Shortly, Berg finds a rock with the telltale streak of blue-green and hands it to Ruutila. He scrapes it with a knife and copper shines like a new penny in the wake of the blade. Berg tells me too that where copper protrudes it is prickly, pokey; you can tell it’s copper by running your finger over it and feeling the sharpness. I can imagine that thousands of years ago, aborigines did likewise, one person sharing the knowledge with another: “Here’s what to look for; here’s how it feels.”
We begin to climb up the mountain to the right of the mine opening and after maybe 20 feet Ruutila points to a depression in the rock, about the size of a bathtub. About 10 feet away there’s another smaller one. Lined with leaves and dirt and branches, the pits look like natural dips in the earth. “See how the edge is rounded, not angular,” Ruutila says. “That’s one way to tell if it’s a white man’s mine or an ancient mine.” Dynamite, he explains, blasts the rock out in sharp, angular chunks. “The aborigines pounded the rock out in little pieces, leaving a much smoother look to the mine pits,” he says.
I study the humble nature of the mines and think of Whittlesey’s description back in 1863. The mines “are, for the most part, merely irregular depressions in the soil, trenches, pits, and cavities; sometimes not exceeding one foot in depth, and a few feet in diameter. Thousands of persons had seen the depressions prior to 1848, who never suspected that they had any connection with the arts of man.” Others he mentions, though, are large—one apparently 15 feet deep and 120 feet in diameter.

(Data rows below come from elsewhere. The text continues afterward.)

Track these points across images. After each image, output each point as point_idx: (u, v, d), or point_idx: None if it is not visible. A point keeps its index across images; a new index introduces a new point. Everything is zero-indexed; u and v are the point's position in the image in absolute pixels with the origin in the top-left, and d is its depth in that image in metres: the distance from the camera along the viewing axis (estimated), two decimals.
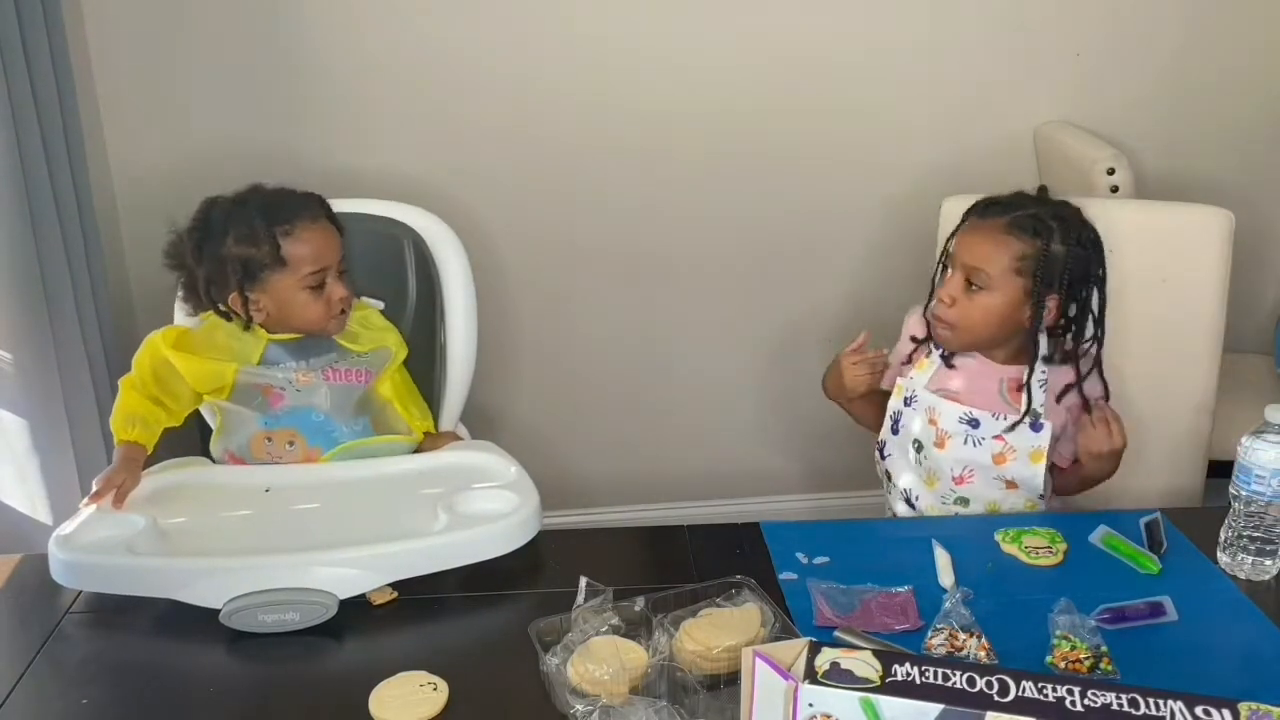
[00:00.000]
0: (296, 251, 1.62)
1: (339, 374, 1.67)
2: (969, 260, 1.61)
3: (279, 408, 1.64)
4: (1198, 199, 1.88)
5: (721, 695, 1.14)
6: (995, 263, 1.59)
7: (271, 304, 1.65)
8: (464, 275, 1.85)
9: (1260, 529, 1.39)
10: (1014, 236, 1.59)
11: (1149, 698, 0.96)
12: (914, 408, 1.68)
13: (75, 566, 1.34)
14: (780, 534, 1.48)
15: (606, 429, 2.60)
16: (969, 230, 1.64)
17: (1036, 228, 1.59)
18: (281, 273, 1.62)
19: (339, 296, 1.66)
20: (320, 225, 1.66)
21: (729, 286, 2.51)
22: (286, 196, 1.69)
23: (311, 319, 1.65)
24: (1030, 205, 1.63)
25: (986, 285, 1.60)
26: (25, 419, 1.84)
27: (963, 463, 1.64)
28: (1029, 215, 1.60)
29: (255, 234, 1.62)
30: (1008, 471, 1.62)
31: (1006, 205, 1.63)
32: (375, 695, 1.16)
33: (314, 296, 1.64)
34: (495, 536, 1.39)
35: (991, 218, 1.62)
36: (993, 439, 1.62)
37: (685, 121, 2.36)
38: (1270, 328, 2.56)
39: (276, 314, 1.65)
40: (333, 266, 1.65)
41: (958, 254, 1.64)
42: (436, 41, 2.25)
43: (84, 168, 1.99)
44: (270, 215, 1.63)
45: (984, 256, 1.60)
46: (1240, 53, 2.46)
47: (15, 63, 1.74)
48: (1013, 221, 1.60)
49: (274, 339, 1.66)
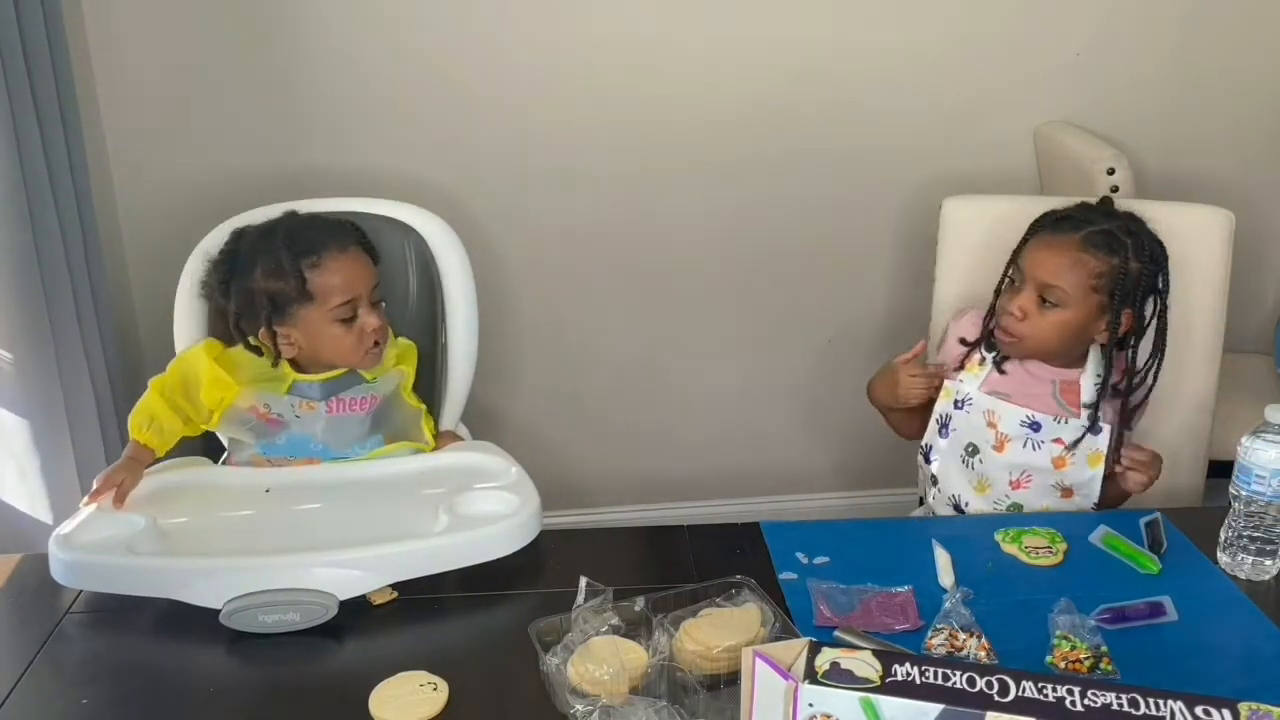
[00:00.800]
0: (324, 283, 1.59)
1: (343, 404, 1.64)
2: (1043, 277, 1.58)
3: (276, 436, 1.62)
4: (1198, 199, 1.88)
5: (721, 695, 1.14)
6: (1071, 280, 1.57)
7: (302, 338, 1.61)
8: (464, 275, 1.85)
9: (1260, 529, 1.39)
10: (1089, 254, 1.57)
11: (1149, 698, 0.96)
12: (967, 411, 1.66)
13: (75, 566, 1.34)
14: (780, 534, 1.48)
15: (606, 429, 2.60)
16: (1041, 246, 1.60)
17: (1112, 244, 1.57)
18: (309, 306, 1.59)
19: (372, 328, 1.61)
20: (349, 255, 1.62)
21: (730, 287, 2.51)
22: (315, 225, 1.65)
23: (343, 352, 1.62)
24: (1100, 219, 1.60)
25: (1062, 302, 1.58)
26: (25, 419, 1.84)
27: (1021, 467, 1.63)
28: (1102, 231, 1.58)
29: (281, 267, 1.58)
30: (1066, 476, 1.62)
31: (1078, 221, 1.60)
32: (375, 695, 1.16)
33: (345, 329, 1.60)
34: (496, 538, 1.39)
35: (1064, 234, 1.59)
36: (1052, 442, 1.61)
37: (685, 123, 2.36)
38: (1270, 328, 2.56)
39: (308, 347, 1.62)
40: (364, 296, 1.61)
41: (1029, 269, 1.60)
42: (438, 42, 2.25)
43: (84, 168, 1.99)
44: (296, 246, 1.59)
45: (1059, 274, 1.57)
46: (1240, 52, 2.46)
47: (15, 63, 1.74)
48: (1087, 238, 1.57)
49: (300, 379, 1.63)
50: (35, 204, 1.78)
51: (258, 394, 1.63)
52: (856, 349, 2.53)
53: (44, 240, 1.81)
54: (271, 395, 1.63)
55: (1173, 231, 1.84)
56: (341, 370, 1.66)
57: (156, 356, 1.71)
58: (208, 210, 1.86)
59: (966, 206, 1.90)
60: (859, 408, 1.83)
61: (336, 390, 1.65)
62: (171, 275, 1.78)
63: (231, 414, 1.63)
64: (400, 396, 1.70)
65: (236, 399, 1.62)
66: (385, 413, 1.67)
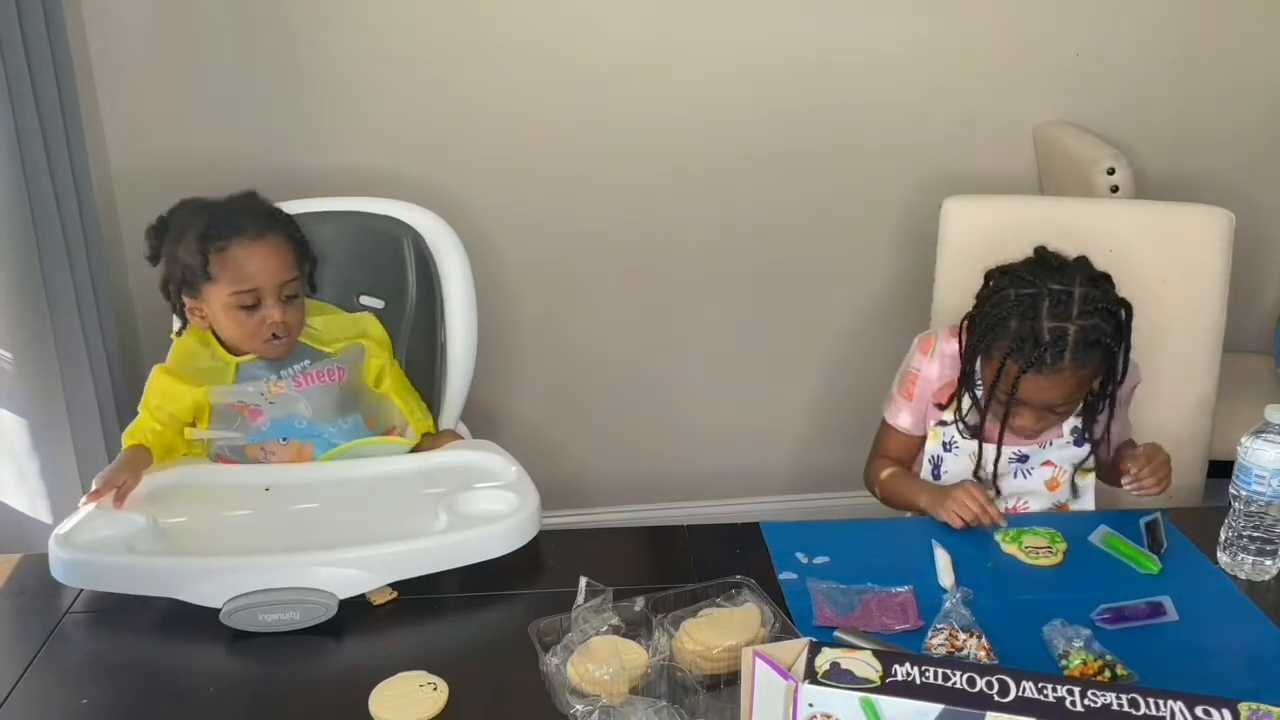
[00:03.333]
0: (224, 270, 1.59)
1: (310, 377, 1.65)
2: (1046, 404, 1.52)
3: (259, 423, 1.62)
4: (1198, 199, 1.88)
5: (721, 695, 1.14)
6: (1077, 395, 1.54)
7: (210, 316, 1.64)
8: (464, 274, 1.85)
9: (1260, 529, 1.39)
10: (1084, 369, 1.49)
11: (1149, 698, 0.96)
12: (955, 454, 1.64)
13: (75, 565, 1.34)
14: (780, 534, 1.48)
15: (607, 429, 2.60)
16: (1034, 387, 1.49)
17: (1096, 345, 1.49)
18: (211, 286, 1.61)
19: (274, 320, 1.60)
20: (263, 244, 1.61)
21: (729, 286, 2.51)
22: (242, 210, 1.65)
23: (241, 337, 1.63)
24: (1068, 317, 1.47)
25: (1069, 410, 1.56)
26: (25, 419, 1.84)
27: (1016, 494, 1.63)
28: (1084, 340, 1.47)
29: (189, 244, 1.61)
30: (1062, 495, 1.63)
31: (1057, 340, 1.46)
32: (375, 695, 1.16)
33: (246, 315, 1.60)
34: (495, 537, 1.39)
35: (1055, 369, 1.47)
36: (1041, 466, 1.62)
37: (684, 122, 2.36)
38: (1270, 328, 2.56)
39: (215, 325, 1.65)
40: (267, 288, 1.60)
41: (1027, 401, 1.51)
42: (437, 40, 2.25)
43: (85, 168, 1.99)
44: (212, 228, 1.61)
45: (1063, 398, 1.52)
46: (1240, 53, 2.46)
47: (16, 63, 1.75)
48: (1075, 359, 1.47)
49: (241, 361, 1.65)
50: (36, 204, 1.79)
51: (226, 390, 1.63)
52: (856, 349, 2.53)
53: (45, 240, 1.81)
54: (237, 388, 1.63)
55: (1173, 231, 1.84)
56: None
57: (156, 356, 1.71)
58: None
59: (966, 206, 1.90)
60: (859, 408, 1.83)
61: (291, 366, 1.65)
62: None
63: (216, 419, 1.62)
64: (363, 378, 1.70)
65: (211, 396, 1.62)
66: (355, 391, 1.68)
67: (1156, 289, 1.78)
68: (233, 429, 1.62)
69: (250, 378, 1.64)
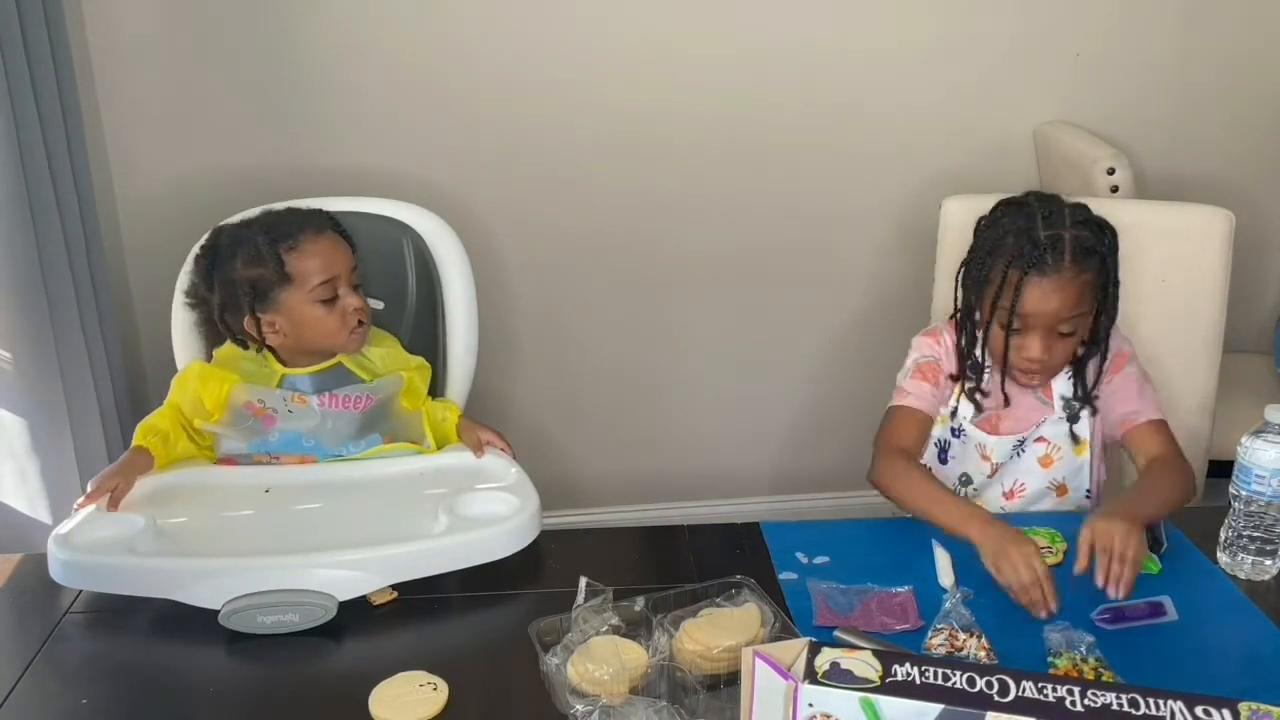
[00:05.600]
0: (302, 265, 1.61)
1: (336, 400, 1.64)
2: (1055, 316, 1.52)
3: (269, 432, 1.61)
4: (1198, 199, 1.88)
5: (721, 695, 1.14)
6: (1083, 305, 1.53)
7: (286, 324, 1.63)
8: (464, 275, 1.85)
9: (1260, 529, 1.39)
10: (1084, 273, 1.51)
11: (1149, 698, 0.96)
12: (963, 440, 1.65)
13: (74, 566, 1.34)
14: (780, 534, 1.48)
15: (606, 429, 2.60)
16: (1036, 290, 1.50)
17: (1091, 248, 1.51)
18: (290, 289, 1.61)
19: (354, 307, 1.64)
20: (325, 237, 1.65)
21: (729, 286, 2.51)
22: (289, 213, 1.68)
23: (328, 333, 1.64)
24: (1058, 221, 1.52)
25: (1076, 327, 1.55)
26: (25, 419, 1.84)
27: (1013, 476, 1.63)
28: (1078, 242, 1.50)
29: (260, 253, 1.61)
30: (1056, 472, 1.62)
31: (1055, 243, 1.50)
32: (375, 695, 1.16)
33: (328, 310, 1.62)
34: (495, 539, 1.39)
35: (1055, 269, 1.49)
36: (1035, 442, 1.62)
37: (685, 122, 2.36)
38: (1270, 328, 2.56)
39: (292, 334, 1.64)
40: (343, 276, 1.64)
41: (1032, 313, 1.52)
42: (436, 41, 2.25)
43: (85, 168, 1.99)
44: (273, 233, 1.63)
45: (1070, 307, 1.52)
46: (1240, 53, 2.46)
47: (17, 63, 1.75)
48: (1074, 260, 1.50)
49: (289, 372, 1.65)
50: (36, 205, 1.79)
51: (251, 388, 1.63)
52: (857, 349, 2.53)
53: (45, 241, 1.81)
54: (265, 390, 1.63)
55: (1173, 231, 1.84)
56: (330, 362, 1.66)
57: (156, 356, 1.71)
58: (208, 210, 1.86)
59: (966, 206, 1.90)
60: (859, 408, 1.83)
61: (329, 385, 1.65)
62: (171, 275, 1.78)
63: (230, 413, 1.62)
64: (399, 403, 1.69)
65: (233, 391, 1.62)
66: (381, 414, 1.66)
67: (1156, 289, 1.78)
68: (243, 428, 1.61)
69: (291, 388, 1.64)
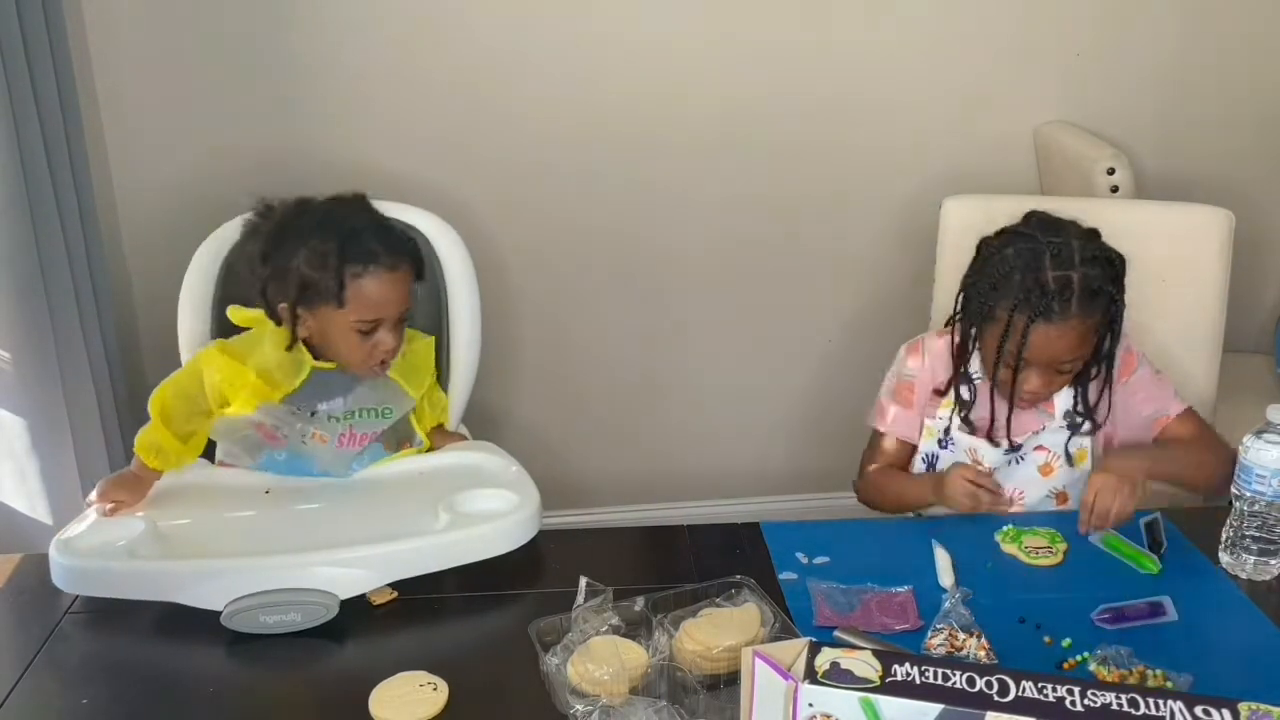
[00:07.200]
0: (359, 295, 1.55)
1: (354, 439, 1.61)
2: (1058, 360, 1.52)
3: (277, 450, 1.59)
4: (1198, 199, 1.88)
5: (721, 695, 1.14)
6: (1085, 349, 1.53)
7: (317, 330, 1.60)
8: (468, 277, 1.84)
9: (1262, 529, 1.39)
10: (1090, 319, 1.50)
11: (1149, 698, 0.96)
12: (951, 450, 1.64)
13: (76, 572, 1.33)
14: (780, 534, 1.48)
15: (606, 429, 2.60)
16: (1041, 338, 1.49)
17: (1099, 292, 1.50)
18: (336, 309, 1.56)
19: (386, 348, 1.60)
20: (396, 275, 1.58)
21: (730, 286, 2.50)
22: (377, 233, 1.61)
23: (351, 360, 1.61)
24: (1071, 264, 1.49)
25: (1077, 365, 1.55)
26: (25, 419, 1.84)
27: (1012, 484, 1.62)
28: (1086, 287, 1.48)
29: (326, 263, 1.55)
30: (1057, 481, 1.62)
31: (1062, 289, 1.48)
32: (375, 695, 1.16)
33: (361, 340, 1.58)
34: (495, 536, 1.40)
35: (1062, 317, 1.48)
36: (1034, 450, 1.61)
37: (685, 122, 2.36)
38: (1270, 328, 2.56)
39: (319, 341, 1.61)
40: (391, 319, 1.59)
41: (1037, 356, 1.50)
42: (438, 42, 2.25)
43: (85, 168, 1.99)
44: (347, 250, 1.55)
45: (1072, 351, 1.51)
46: (1240, 53, 2.46)
47: (17, 63, 1.75)
48: (1081, 308, 1.49)
49: (318, 366, 1.62)
50: (36, 204, 1.79)
51: (269, 410, 1.59)
52: (856, 349, 2.53)
53: (45, 240, 1.81)
54: (282, 414, 1.59)
55: (1173, 231, 1.84)
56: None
57: (156, 356, 1.71)
58: (208, 210, 1.86)
59: (966, 206, 1.90)
60: (859, 408, 1.83)
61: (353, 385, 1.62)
62: (171, 275, 1.78)
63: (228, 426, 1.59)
64: (408, 421, 1.68)
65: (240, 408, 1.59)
66: (390, 433, 1.66)
67: (1156, 289, 1.78)
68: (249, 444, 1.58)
69: (314, 394, 1.61)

We continue on up the steep slope, holding onto trees, pausing to rest. Ruutila’s dog comes back with a nose full of porcupine quills, and we stop as he pulls them out, dog blood covering his hand. Soon we are at the edge of the ridge, staring into another ancient mine. This one pit could fit, say, a refrigerator. In its depression, a scraggly birch tree grows. Brown leaves lie a foot thick in the bottom. Gray lichen, green lichen speckle the rock. The wind kicks up and blows Ruutila’s ponytail. “Imagine if somebody gave you a hammer stone here and said, ‘Get busy, pound a hole in that rock there,’” Ruutila says. He laughs, perhaps at the futility, perhaps in amazement at the persistence. Behind him to the east, the ridge cliff drops to a vast forest valley, a flat expanse that reaches for miles. Two bald eagles drift along the ridge. When they reach us, they begin to circle barely 20 feet over our heads. The ancients, whoever they were, stood here, we know this. They looked over this broad expanse, just as we do now.